>> BEGIN Extracted information

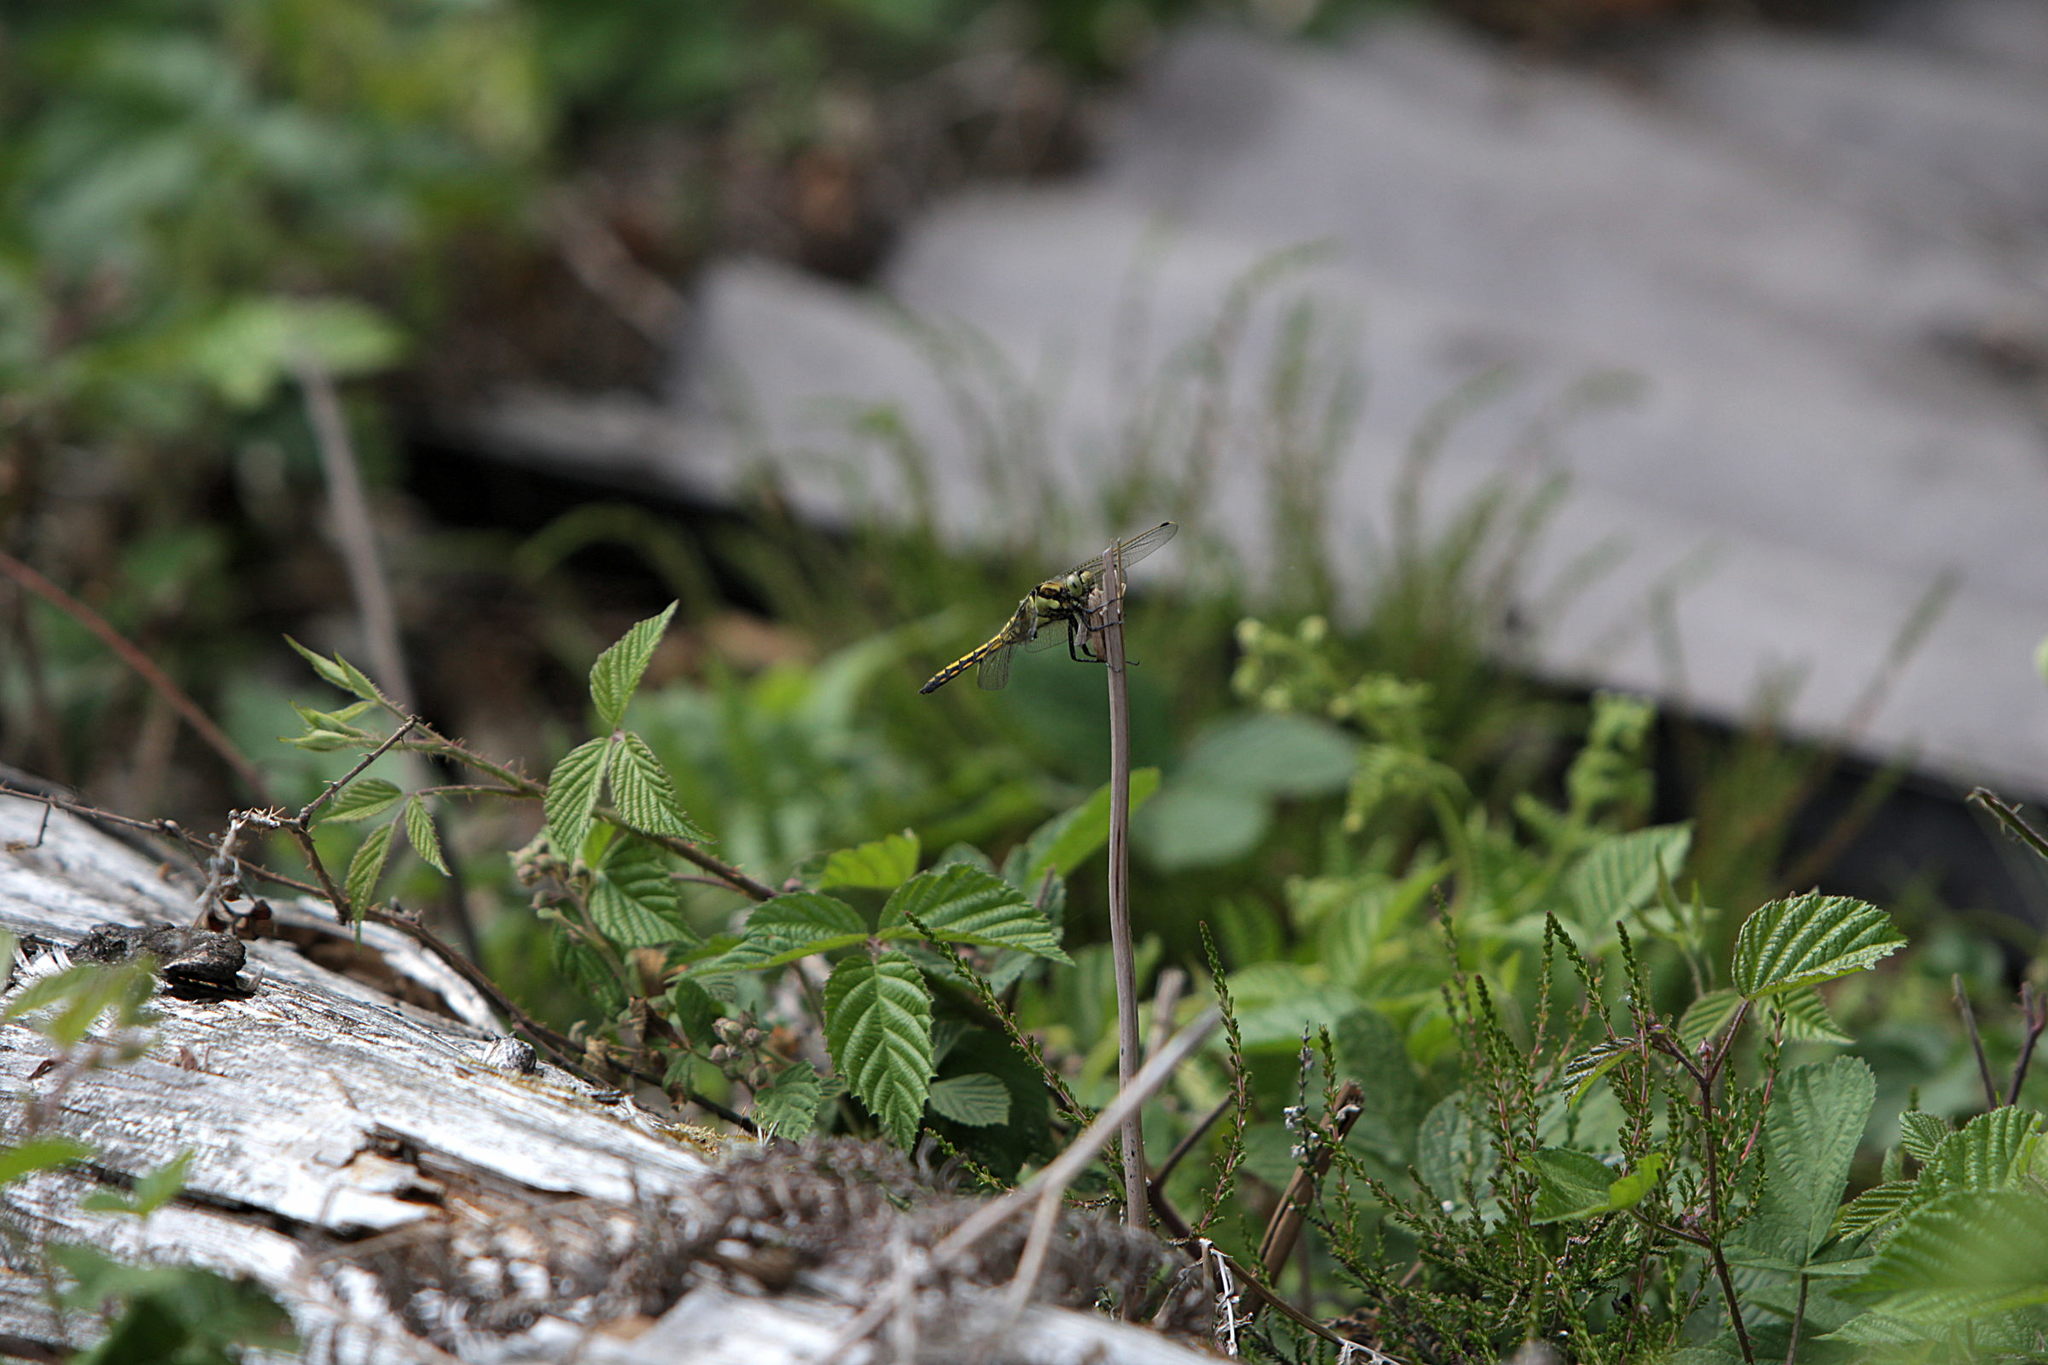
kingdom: Animalia
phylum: Arthropoda
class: Insecta
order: Odonata
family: Libellulidae
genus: Orthetrum
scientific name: Orthetrum cancellatum
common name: Black-tailed skimmer
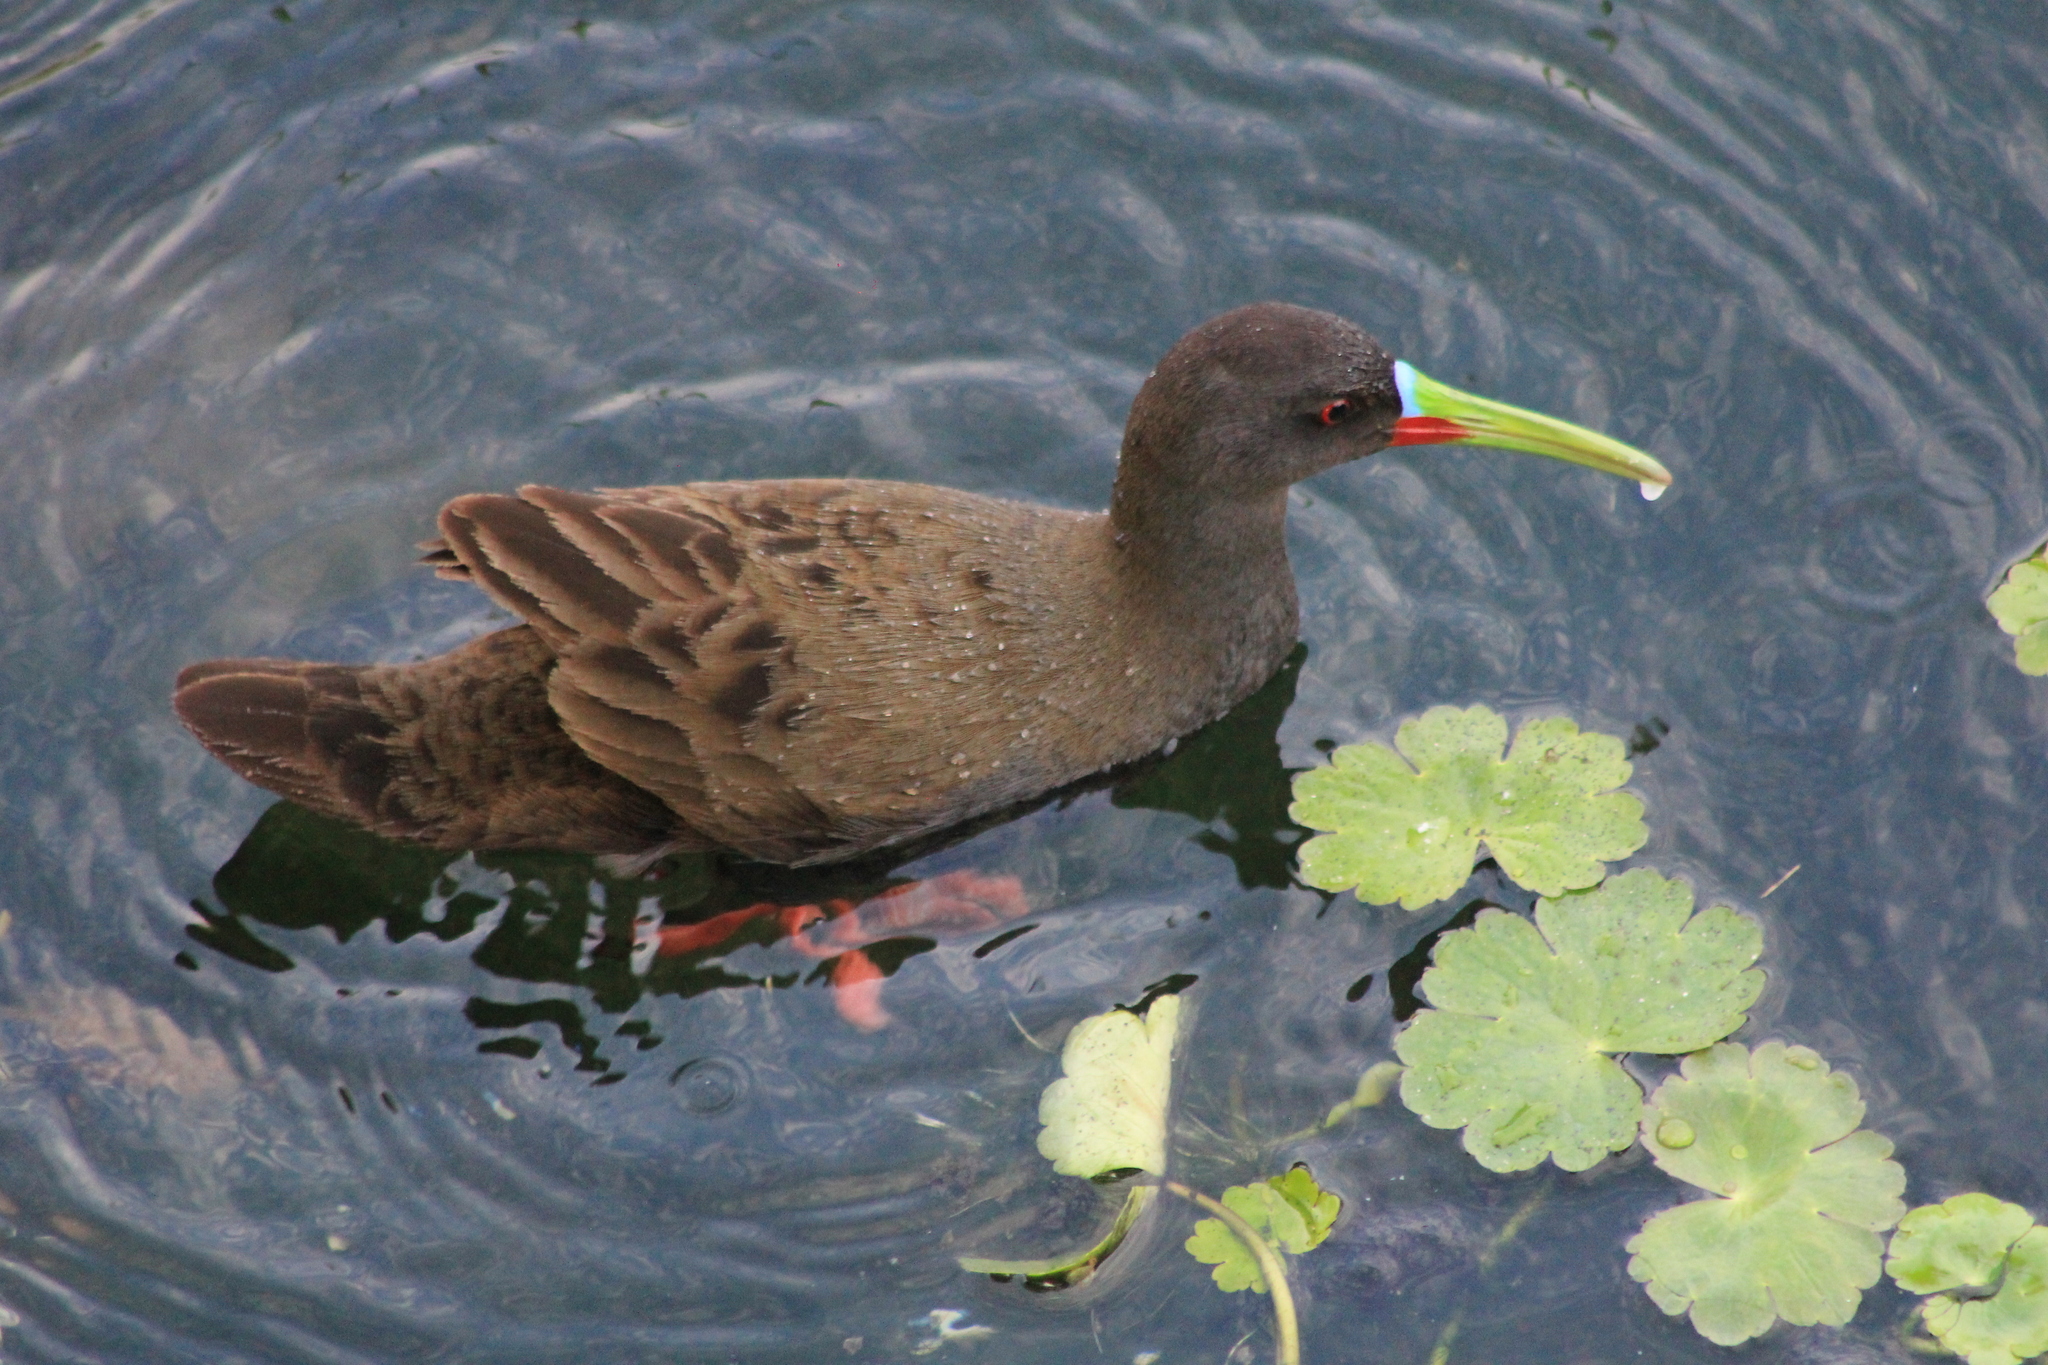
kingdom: Animalia
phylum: Chordata
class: Aves
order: Gruiformes
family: Rallidae
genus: Pardirallus
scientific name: Pardirallus sanguinolentus
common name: Plumbeous rail
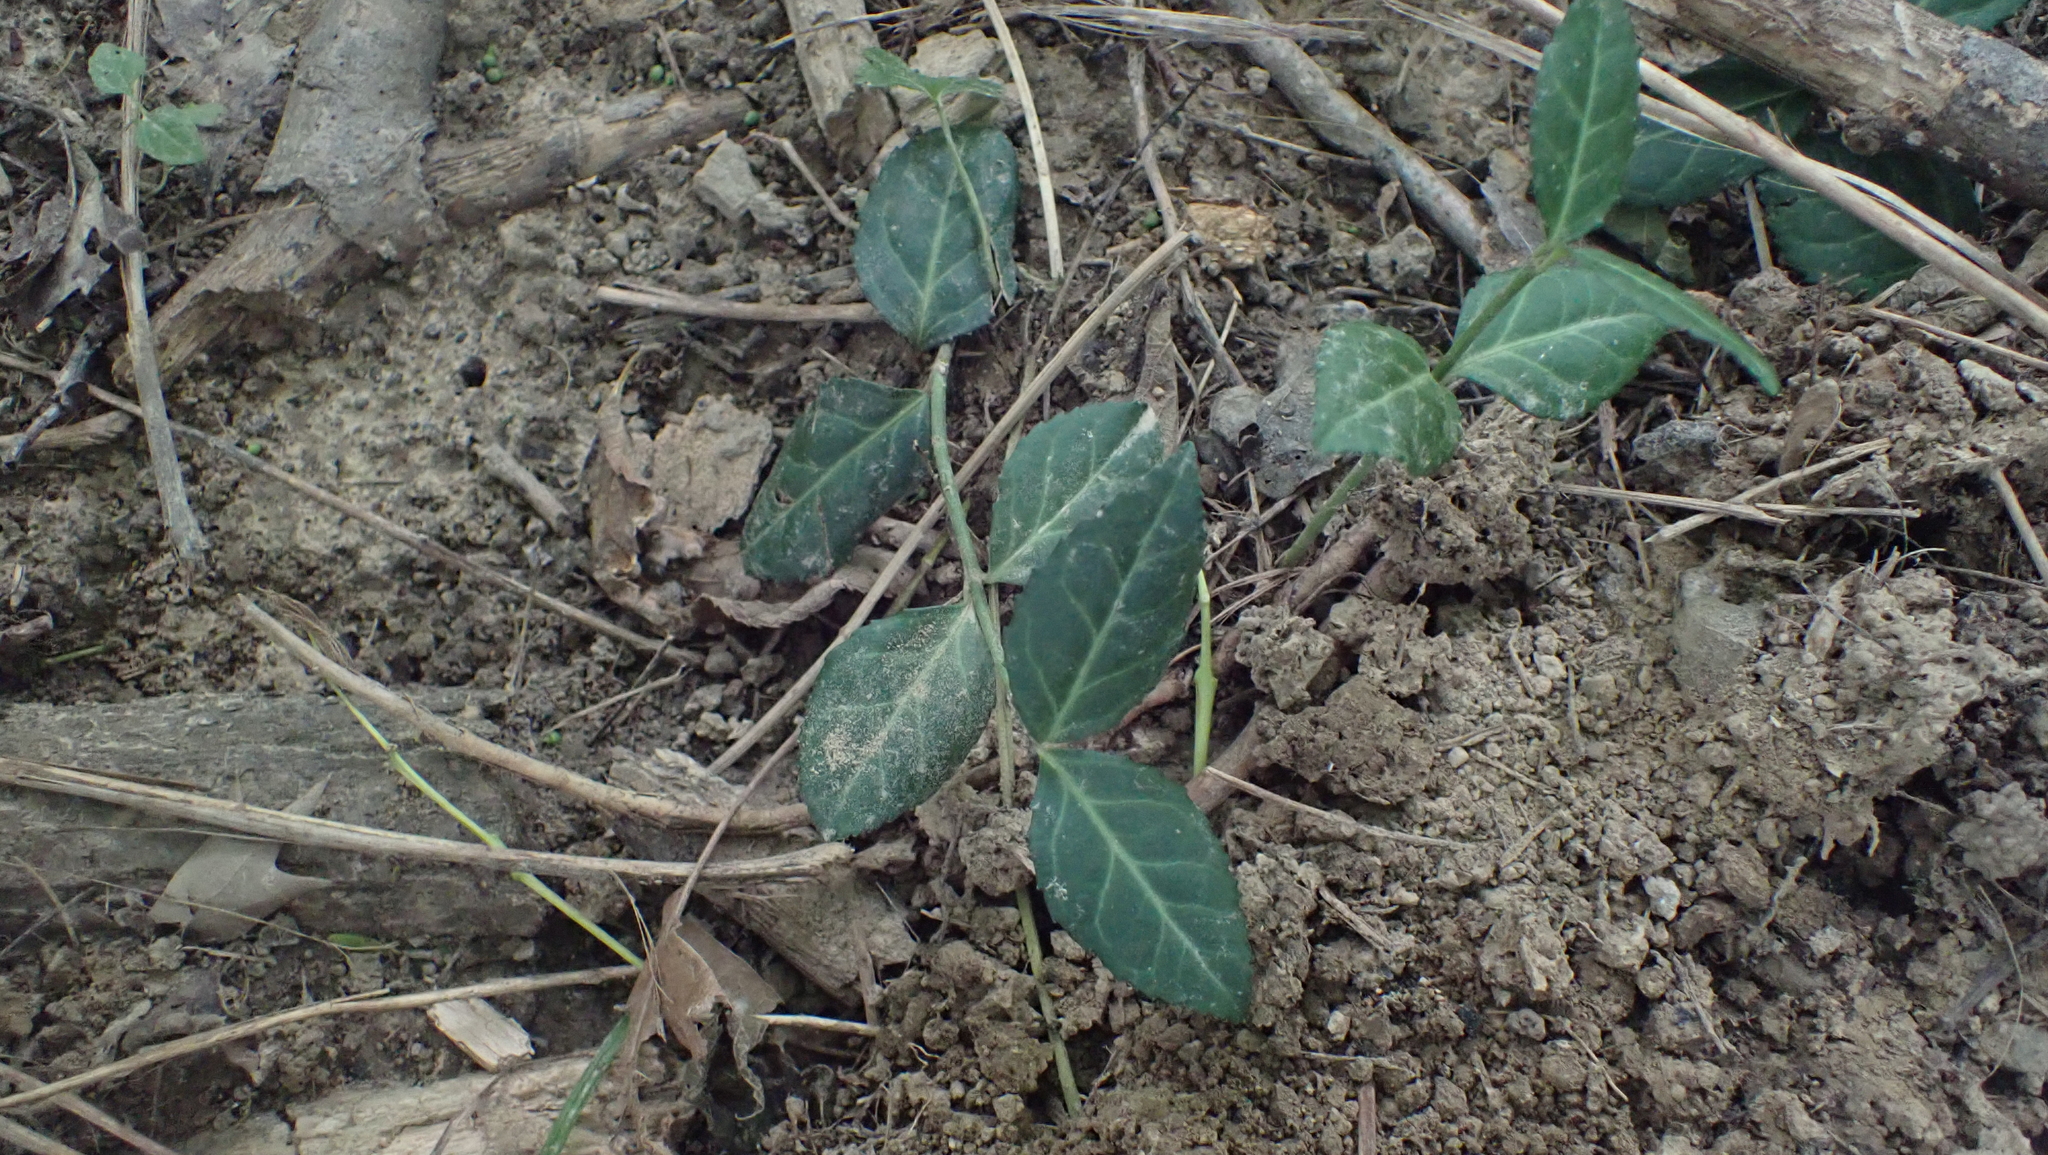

>> END Extracted information

Task statement: Copy all the entries again, leaving out the pictures and changing "common name" to "vernacular name" everywhere else, with nothing else altered.

Task solution:
kingdom: Animalia
phylum: Arthropoda
class: Insecta
order: Odonata
family: Libellulidae
genus: Orthetrum
scientific name: Orthetrum cancellatum
vernacular name: Black-tailed skimmer
kingdom: Animalia
phylum: Chordata
class: Aves
order: Gruiformes
family: Rallidae
genus: Pardirallus
scientific name: Pardirallus sanguinolentus
vernacular name: Plumbeous rail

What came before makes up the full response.